The current work illustrates how traditional single-well analysis techniques, such as type-curve and pressure transient analysis, may be altered to analyze single-phase (un-stimulated and hydraulically-fractured) CBM wells. Examples of how reservoir inputs to the type-curves and subsequent calculations are modified to account for CBM reservoir behavior are given. This paper demonstrates, using simulated and field examples, that reasonable reservoir and stimulation estimates can be obtained from production data analysis of coal reservoirs only if appropriate reservoir inputs (i.e. desorption compressibility, fracture porosity) are used in the analysis. As the field examples demonstrate, type-curve and pressure-transient analysis methods for production data analysis are not used in isolation for reservoir property estimation, but rather as a starting point for single- and multi-well reservoir simulation, which is then used to history-match and forecast coal well production (ex. reserves assignment).

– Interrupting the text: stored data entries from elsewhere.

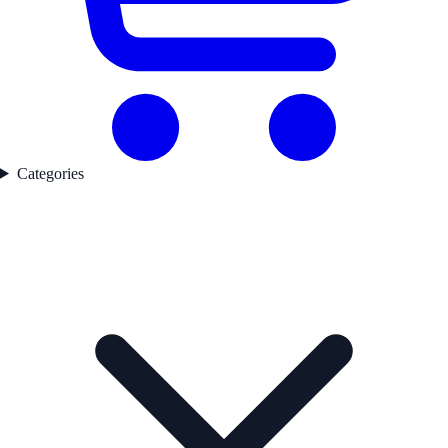
Categories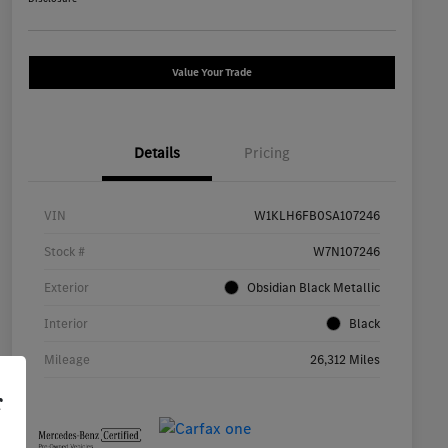
Value Your Trade
Details
Pricing
VIN
W1KLH6FB0SA107246
Stock #
W7N107246
Exterior
Obsidian Black Metallic
Interior
Black
Mileage
26,312 Miles
r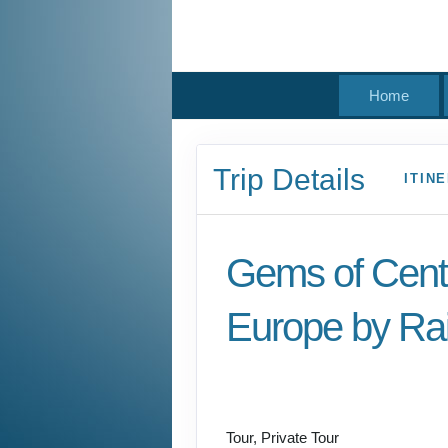
Home
Trip Details
ITIN
Gems of Cent
Europe by Rai
Welcome to Budapest
Prague
Tour, Private Tour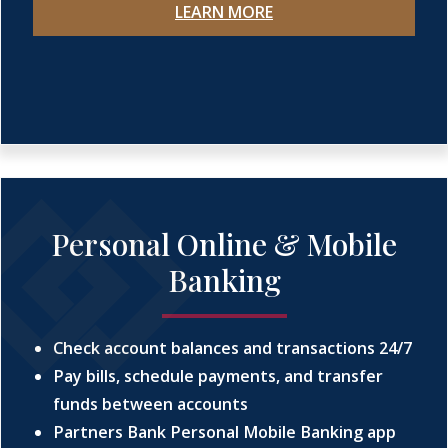
LEARN MORE
Personal Online & Mobile
Banking
Check account balances and transactions 24/7
Pay bills, schedule payments, and transfer
funds between accounts
Partners Bank Personal Mobile Banking app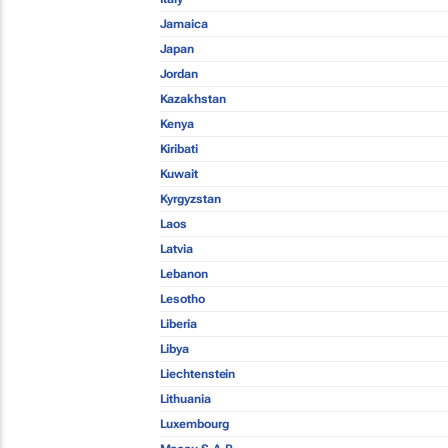
Jamaica
Japan
Jordan
Kazakhstan
Kenya
Kiribati
Kuwait
Kyrgyzstan
Laos
Latvia
Lebanon
Lesotho
Liberia
Libya
Liechtenstein
Lithuania
Luxembourg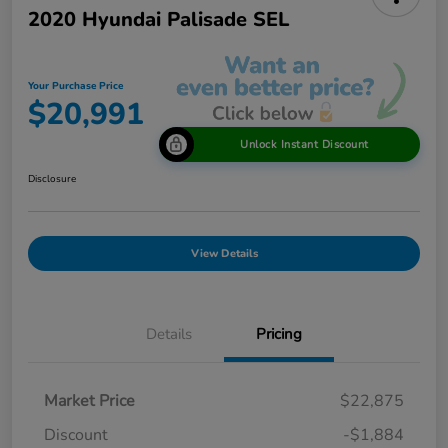
2020 Hyundai Palisade SEL
Your Purchase Price
$20,991
Unlock Instant Discount
Disclosure
View Details
Details
Pricing
Market Price
$22,875
Discount
-$1,884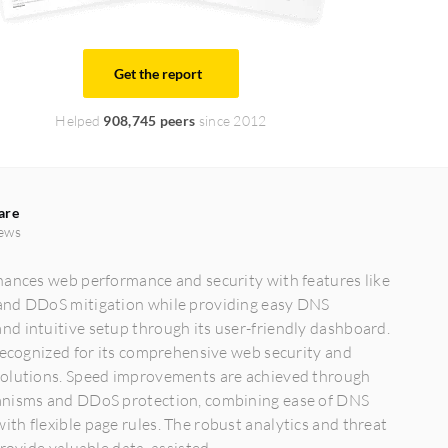
Get the report
Helped
908,745 peers
since 2012
are
ews
hances web performance and security with features like
nd DDoS mitigation while providing easy DNS
d intuitive setup through its user-friendly dashboard.
recognized for its comprehensive web security and
olutions. Speed improvements are achieved through
nisms and DDoS protection, combining ease of DNS
h flexible page rules. The robust analytics and threat
rovide valuable data, assisted...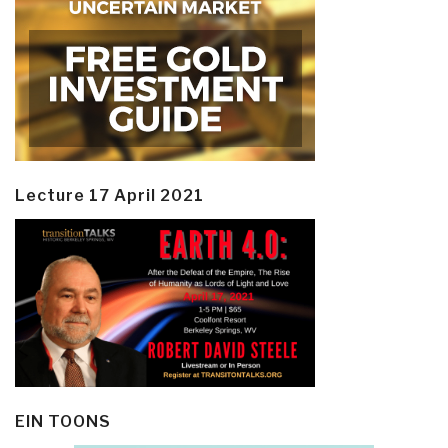
Lecture 17 April 2021
EIN TOONS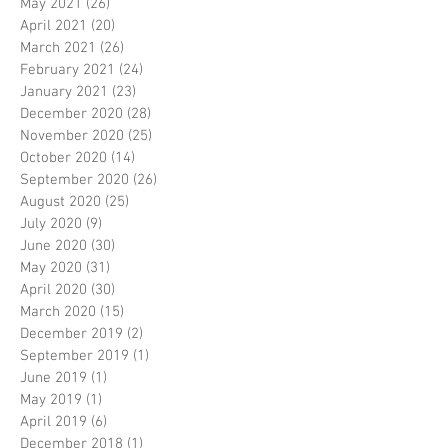
May 2021
(26)
26 posts
April 2021
(20)
20 posts
March 2021
(26)
26 posts
February 2021
(24)
24 posts
January 2021
(23)
23 posts
December 2020
(28)
28 posts
November 2020
(25)
25 posts
October 2020
(14)
14 posts
September 2020
(26)
26 posts
August 2020
(25)
25 posts
July 2020
(9)
9 posts
June 2020
(30)
30 posts
May 2020
(31)
31 posts
April 2020
(30)
30 posts
March 2020
(15)
15 posts
December 2019
(2)
2 posts
September 2019
(1)
1 post
June 2019
(1)
1 post
May 2019
(1)
1 post
April 2019
(6)
6 posts
December 2018
(1)
1 post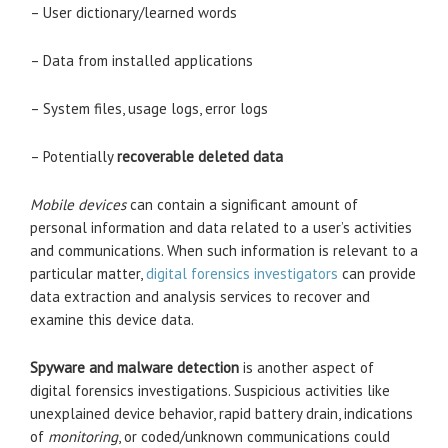
– User dictionary/learned words
– Data from installed applications
– System files, usage logs, error logs
– Potentially
recoverable deleted data
Mobile devices
can contain a significant amount of
personal information and data related to a user’s activities
and communications. When such information is relevant to a
particular matter,
digital forensics investigators
can provide
data extraction and analysis services to recover and
examine this device data.
Spyware and malware detection
is another aspect of
digital forensics investigations. Suspicious activities like
unexplained device behavior, rapid battery drain, indications
of
monitoring
, or coded/unknown communications could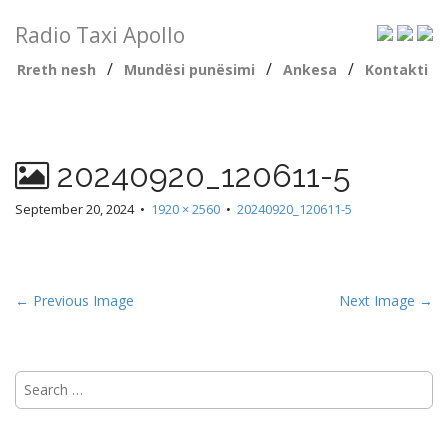
Radio Taxi Apollo
/
/
/
Rreth nesh
Mundësi punësimi
Ankesa
Kontakti
20240920_120611-5
September 20, 2024
•
1920 × 2560
•
20240920_120611-5
← Previous Image
Next Image →
Search
for: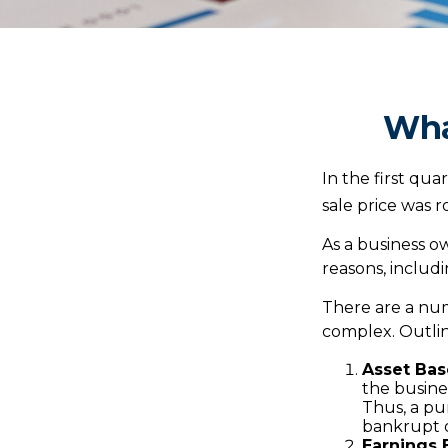
Wha
In the first qu
sale price was 
As a business ow
reasons, includi
There are a num
complex. Outlin
Asset Bas
the busine
Thus, a pu
bankrupt o
Earnings 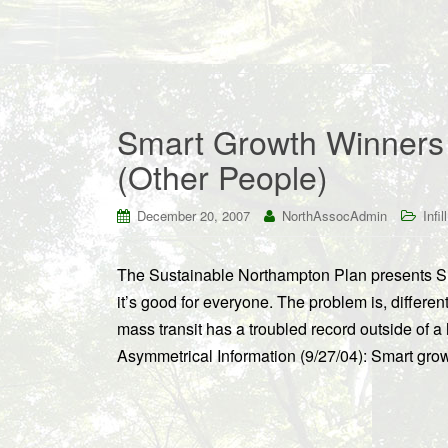
Smart Growth Winners 
(Other People)
December 20, 2007
NorthAssocAdmin
Infill
The Sustainable Northampton Plan presents Sma
it’s good for everyone. The problem is, different
mass transit has a troubled record outside of a 
Asymmetrical Information (9/27/04): Smart growt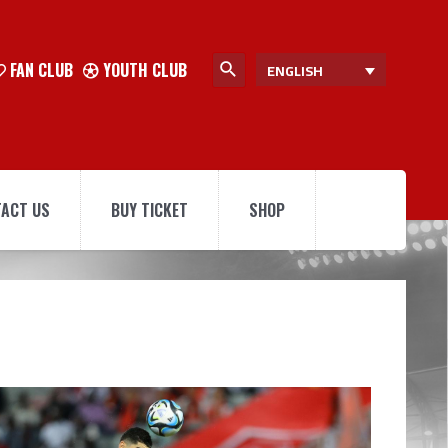
FAN CLUB
YOUTH CLUB
ENGLISH
ACT US
BUY TICKET
SHOP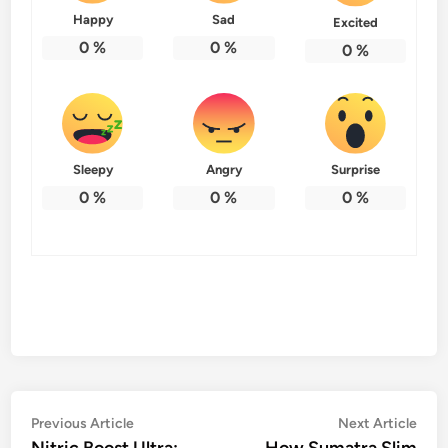
Happy
Sad
Excited
0
%
0
%
0
%
Sleepy
Angry
Surprise
0
%
0
%
0
%
Post
Previous
Nex
Previous Article
Next Article
article:
artic
Nitric Boost Ultra:
How Sumatra Slim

Coal reservoirs have the potential for permeability anisotropy because of their naturally-fractured nature, which may complicate production data analysis. To study the effects of permeability anisotropy upon production, a 2-D, single-phase, numerical CBM reservoir simulator was constructed to simulate single-well production assuming various permeability anisotropy ratios. Only large permeability ratios (>16:1) appear to have a significant effect upon single-well production characteristics.

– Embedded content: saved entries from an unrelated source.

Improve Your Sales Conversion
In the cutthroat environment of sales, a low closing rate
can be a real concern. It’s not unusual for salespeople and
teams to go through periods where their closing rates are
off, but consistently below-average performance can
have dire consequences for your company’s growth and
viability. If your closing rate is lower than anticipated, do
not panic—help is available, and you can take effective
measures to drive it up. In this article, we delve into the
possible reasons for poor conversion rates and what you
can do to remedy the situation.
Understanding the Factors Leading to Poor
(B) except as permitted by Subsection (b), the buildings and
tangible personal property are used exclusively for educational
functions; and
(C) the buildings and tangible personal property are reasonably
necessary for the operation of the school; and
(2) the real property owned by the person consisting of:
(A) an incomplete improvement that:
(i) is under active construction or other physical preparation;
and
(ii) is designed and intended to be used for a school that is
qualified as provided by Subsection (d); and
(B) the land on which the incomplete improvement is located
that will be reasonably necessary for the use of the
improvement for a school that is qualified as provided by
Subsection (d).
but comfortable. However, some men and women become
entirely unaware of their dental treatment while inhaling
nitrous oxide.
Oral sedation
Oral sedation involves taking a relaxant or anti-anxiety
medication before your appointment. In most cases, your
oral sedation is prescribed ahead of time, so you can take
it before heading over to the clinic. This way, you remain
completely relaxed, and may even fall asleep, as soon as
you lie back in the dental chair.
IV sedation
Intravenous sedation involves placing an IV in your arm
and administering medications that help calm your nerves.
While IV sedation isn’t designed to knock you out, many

Multi-layer reservoir characteristics may also be observed with coal reservoirs because of vertical heterogeneity, or in cases where the coals are commingled with conventional (sandstone) reservoirs. In these cases, the type-curve and pressure transient analysis techniques are difficult to apply with confidence. Methods and tools for analyzing multi-layer CBM (+sand) reservoirs are presented. Using simulated and field examples, it is demonstrated that unique reservoir properties may be assigned to individual layers from commingled (multi-layer) production in the simple 2-layer case.

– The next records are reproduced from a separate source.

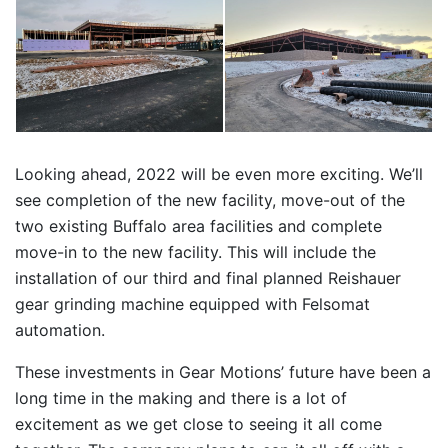
Looking ahead, 2022 will be even more exciting. We’ll
see completion of the new facility, move-out of the
two existing Buffalo area facilities and complete
move-in to the new facility. This will include the
installation of our third and final planned Reishauer
gear grinding machine equipped with Felsomat
automation.
These investments in Gear Motions’ future have been a
long time in the making and there is a lot of
excitement as we get close to seeing it all come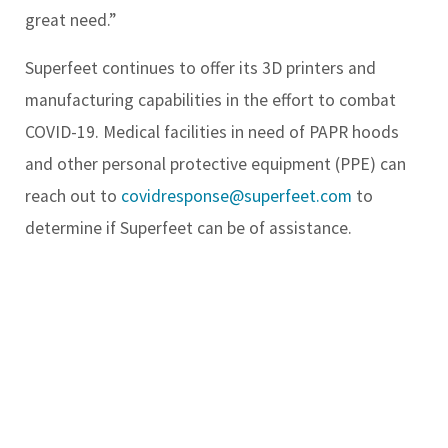
great need.”
Superfeet continues to offer its 3D printers and
manufacturing capabilities in the effort to combat
COVID-19. Medical facilities in need of PAPR hoods
and other personal protective equipment (PPE) can
reach out to
covidresponse@superfeet.com
to
determine if Superfeet can be of assistance.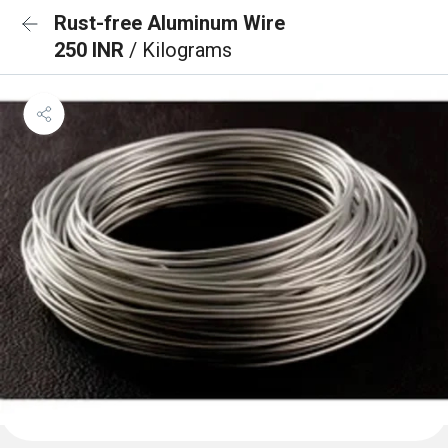
Rust-free Aluminum Wire
250 INR
/ Kilograms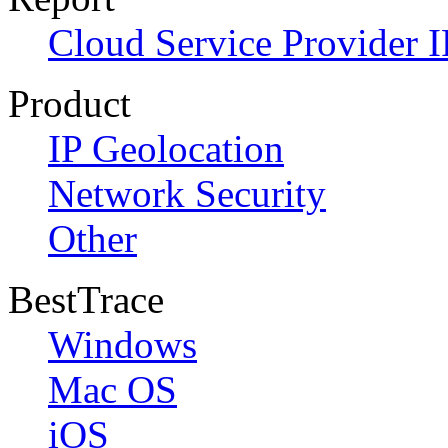
Cloud Service Provider I
Product
IP Geolocation
Network Security
Other
BestTrace
Windows
Mac OS
iOS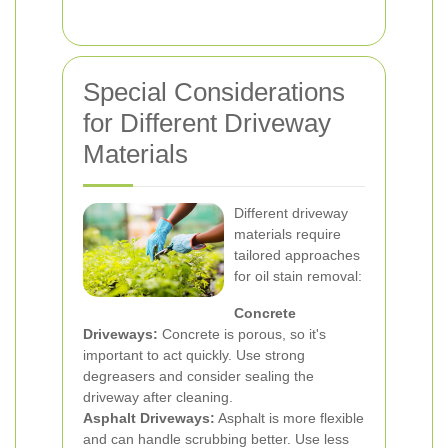
Special Considerations
for Different Driveway
Materials
Different driveway
materials require
tailored approaches
for oil stain removal:
Concrete
Driveways:
Concrete is porous, so it's
important to act quickly. Use strong
degreasers and consider sealing the
driveway after cleaning.
Asphalt Driveways:
Asphalt is more flexible
and can handle scrubbing better. Use less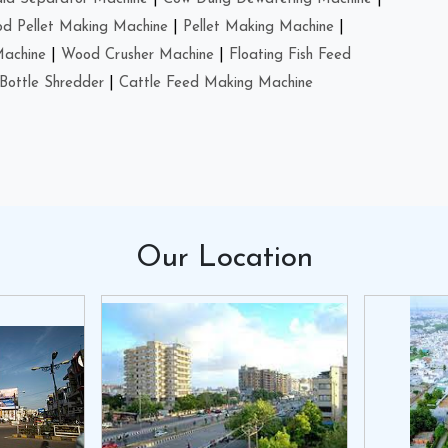
d Pellet Making Machine
|
Pellet Making Machine
|
Machine
|
Wood Crusher Machine
|
Floating Fish Feed
Bottle Shredder
|
Cattle Feed Making Machine
Our
Location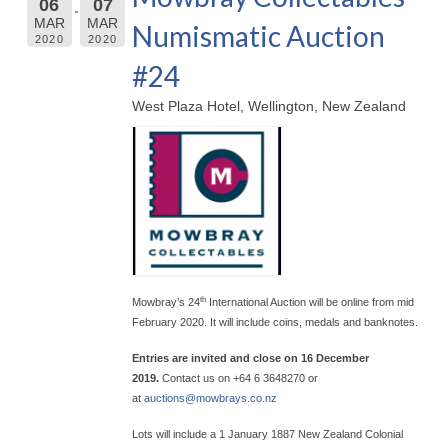
06
07
MAR
MAR
Numismatic Auction
2020
2020
#24
West Plaza Hotel, Wellington, New Zealand
th
Mowbray’s 24
International Auction will be online from mid
February 2020. It will include coins, medals and banknotes.
Entries are invited and close on 16 December
2019.
Contact us on +64 6 3648270 or
at
auctions@
mowbrays.co.nz
Lots will include a 1 January 1887 New Zealand Colonial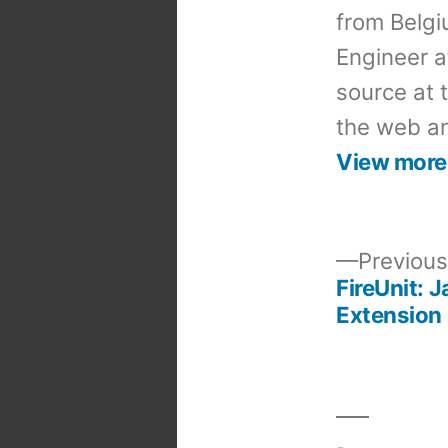
from Belgi
Engineer a
source at 
the web an
View more
Previous
FireUnit: 
Post
Extension
navigation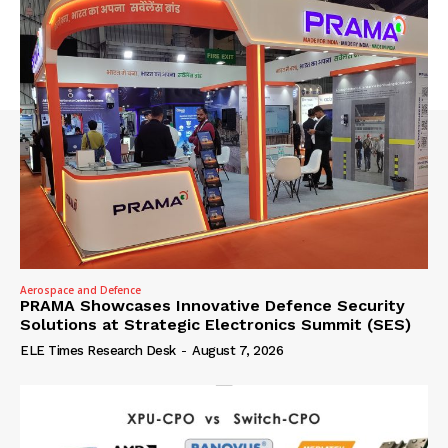
Aerospace and Defence
PRAMA Showcases Innovative Defence Security
Solutions at Strategic Electronics Summit (SES)
ELE Times Research Desk
-
August 7, 2026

Coal gas (CBM) reservoirs differ substantially from conventional gas reservoirs due to unique gas storage and transport mechanisms. Unlike conventional (sand or carbonate) reservoirs, coals act as source rocks and reservoirs to gas, and the primary gas storage mechanism is through adsorption within the microporous organic fraction, although some gas storage may occur in the free gas state (compressed in pore space), within the larger pores (macropores) and fractures. CBM reservoirs are often naturally-fractured, and may be modeled as dual (fracture+matrix porosity), or even triple porosity (fracture, matrix free- and adsorbed gas) reservoirs. Gas transport mechanisms vary, depending upon the scale and location within the reservoir. For example, gas transport at the scale of the matrix between natural fractures may be due to the mechanism of diffusion whereas Darcy flow occurs in the fracture system. Single or two-phase (gas and water) flow can exist in these reservoirs, and hence relative permeability characteristics can be important.